Hoje não tem camarão. Não tenho o suficiente para um drink decente. Desisti do Grindr e ano passado até usei o Tinder, mas nada. Desempregada, solteira (encalhada seria a palavra certa), sem o suficiente para encher a cara de forma digna. Se existe uma cota de fracassos, acho que cheguei no meu limite. Minha nova lista parece mais uma sequência de esperanças frustradas.
emprego
casa
dinheiro
ser feliz

Olho para a porta de entrada e estreito os olhos, pensando se realmente estou vendo o que estou vendo. Sim, estou. Aquele é Diego. Não mudou nada. Já eu definhei e luto por uma vaga de modelo de campo de concentração. A mão suada de Diego está entrelaçada por outra mão.

É uma mulher.

Jesus, a mulher parece a irmã dele. Rosto redondo semelhante, mesma gordura corporal, posso até ouvir sua respiração ofegante. Sei que não é sua irmã porque ele a beija na boca apaixonadamente e senta a seu lado numa mesa como um casal de namorados conhecendo pela primeira vez a felicidade de amar. Então a minha boca cai.

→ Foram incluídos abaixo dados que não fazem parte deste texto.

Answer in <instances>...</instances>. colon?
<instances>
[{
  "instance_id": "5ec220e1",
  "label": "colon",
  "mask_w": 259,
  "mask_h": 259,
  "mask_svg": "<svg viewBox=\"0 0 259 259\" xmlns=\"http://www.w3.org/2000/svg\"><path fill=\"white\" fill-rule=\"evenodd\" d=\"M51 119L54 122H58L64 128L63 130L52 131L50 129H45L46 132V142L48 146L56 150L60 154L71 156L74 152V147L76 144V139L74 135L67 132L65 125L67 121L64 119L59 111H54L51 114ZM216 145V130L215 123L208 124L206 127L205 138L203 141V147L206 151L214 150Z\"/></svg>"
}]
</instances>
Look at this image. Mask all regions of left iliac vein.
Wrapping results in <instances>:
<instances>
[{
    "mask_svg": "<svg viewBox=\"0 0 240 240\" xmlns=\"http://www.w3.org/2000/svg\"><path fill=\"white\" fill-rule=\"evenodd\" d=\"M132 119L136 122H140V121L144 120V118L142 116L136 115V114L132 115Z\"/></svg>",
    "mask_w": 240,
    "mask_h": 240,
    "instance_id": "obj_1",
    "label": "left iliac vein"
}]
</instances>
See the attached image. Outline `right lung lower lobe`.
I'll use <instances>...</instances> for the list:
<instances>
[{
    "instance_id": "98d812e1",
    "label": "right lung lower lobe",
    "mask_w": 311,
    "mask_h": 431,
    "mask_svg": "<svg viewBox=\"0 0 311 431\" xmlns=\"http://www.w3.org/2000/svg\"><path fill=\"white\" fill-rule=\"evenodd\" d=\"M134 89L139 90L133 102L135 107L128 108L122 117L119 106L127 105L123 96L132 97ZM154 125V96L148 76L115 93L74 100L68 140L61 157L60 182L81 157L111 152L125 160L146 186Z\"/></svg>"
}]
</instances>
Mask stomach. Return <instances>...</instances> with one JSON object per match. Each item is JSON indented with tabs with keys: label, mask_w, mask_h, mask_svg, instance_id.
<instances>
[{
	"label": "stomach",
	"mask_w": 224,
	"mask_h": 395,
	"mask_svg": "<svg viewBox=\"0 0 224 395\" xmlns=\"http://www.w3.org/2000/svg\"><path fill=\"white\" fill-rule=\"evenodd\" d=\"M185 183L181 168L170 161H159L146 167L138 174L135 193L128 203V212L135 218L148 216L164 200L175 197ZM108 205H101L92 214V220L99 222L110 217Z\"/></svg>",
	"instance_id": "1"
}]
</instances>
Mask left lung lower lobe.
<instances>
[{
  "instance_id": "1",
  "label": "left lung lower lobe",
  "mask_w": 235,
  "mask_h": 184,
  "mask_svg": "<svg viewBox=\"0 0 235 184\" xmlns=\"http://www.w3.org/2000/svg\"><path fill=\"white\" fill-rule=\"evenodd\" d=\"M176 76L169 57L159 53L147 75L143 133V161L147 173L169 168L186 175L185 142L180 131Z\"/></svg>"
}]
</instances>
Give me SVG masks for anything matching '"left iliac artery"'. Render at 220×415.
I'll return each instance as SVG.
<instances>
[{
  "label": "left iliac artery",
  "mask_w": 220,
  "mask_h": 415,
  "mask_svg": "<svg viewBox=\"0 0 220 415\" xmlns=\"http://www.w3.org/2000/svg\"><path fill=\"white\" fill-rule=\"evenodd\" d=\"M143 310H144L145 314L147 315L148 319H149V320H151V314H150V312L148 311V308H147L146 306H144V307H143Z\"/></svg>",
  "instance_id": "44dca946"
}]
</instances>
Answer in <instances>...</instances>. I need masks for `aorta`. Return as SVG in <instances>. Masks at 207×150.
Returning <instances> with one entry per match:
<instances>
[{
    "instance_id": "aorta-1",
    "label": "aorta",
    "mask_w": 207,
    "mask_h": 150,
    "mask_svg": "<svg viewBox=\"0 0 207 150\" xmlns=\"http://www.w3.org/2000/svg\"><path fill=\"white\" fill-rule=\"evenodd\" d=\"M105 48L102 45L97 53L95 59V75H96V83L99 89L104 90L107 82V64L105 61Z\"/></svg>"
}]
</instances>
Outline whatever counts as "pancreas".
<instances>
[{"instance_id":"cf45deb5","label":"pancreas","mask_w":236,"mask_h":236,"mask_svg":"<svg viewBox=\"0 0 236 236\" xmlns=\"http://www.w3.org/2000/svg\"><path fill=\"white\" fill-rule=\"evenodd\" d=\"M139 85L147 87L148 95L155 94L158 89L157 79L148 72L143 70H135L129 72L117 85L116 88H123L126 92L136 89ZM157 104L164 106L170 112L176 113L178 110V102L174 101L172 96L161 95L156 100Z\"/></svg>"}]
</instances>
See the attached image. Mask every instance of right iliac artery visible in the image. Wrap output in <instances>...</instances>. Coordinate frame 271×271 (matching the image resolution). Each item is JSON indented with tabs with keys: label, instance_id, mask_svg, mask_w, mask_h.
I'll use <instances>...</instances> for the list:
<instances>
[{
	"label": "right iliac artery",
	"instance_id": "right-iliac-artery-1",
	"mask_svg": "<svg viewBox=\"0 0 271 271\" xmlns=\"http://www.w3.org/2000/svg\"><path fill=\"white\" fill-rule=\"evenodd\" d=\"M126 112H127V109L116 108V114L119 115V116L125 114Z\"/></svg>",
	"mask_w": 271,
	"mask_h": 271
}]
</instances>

Uma criança roliça se engalfinha no colo da mãe. Diego agora é pai e, a julgar pelo seu sorriso no rosto oleoso, ele está feliz. Ele, a minha própria criação mental, se rebelou. Subitamente percebo que não sei o que escrever numa nova lista. Não sei sequer o que pensar sobre uma lista futura, como se agora o véu iridescente cobrisse o meu próprio destino.

Sem pensar duas vezes eu chamo a moça modelo de shampoo. Não quero mais saber de nada. Meu cartão vai zerar provavelmente agora e eu peço uma dose dupla de whisky.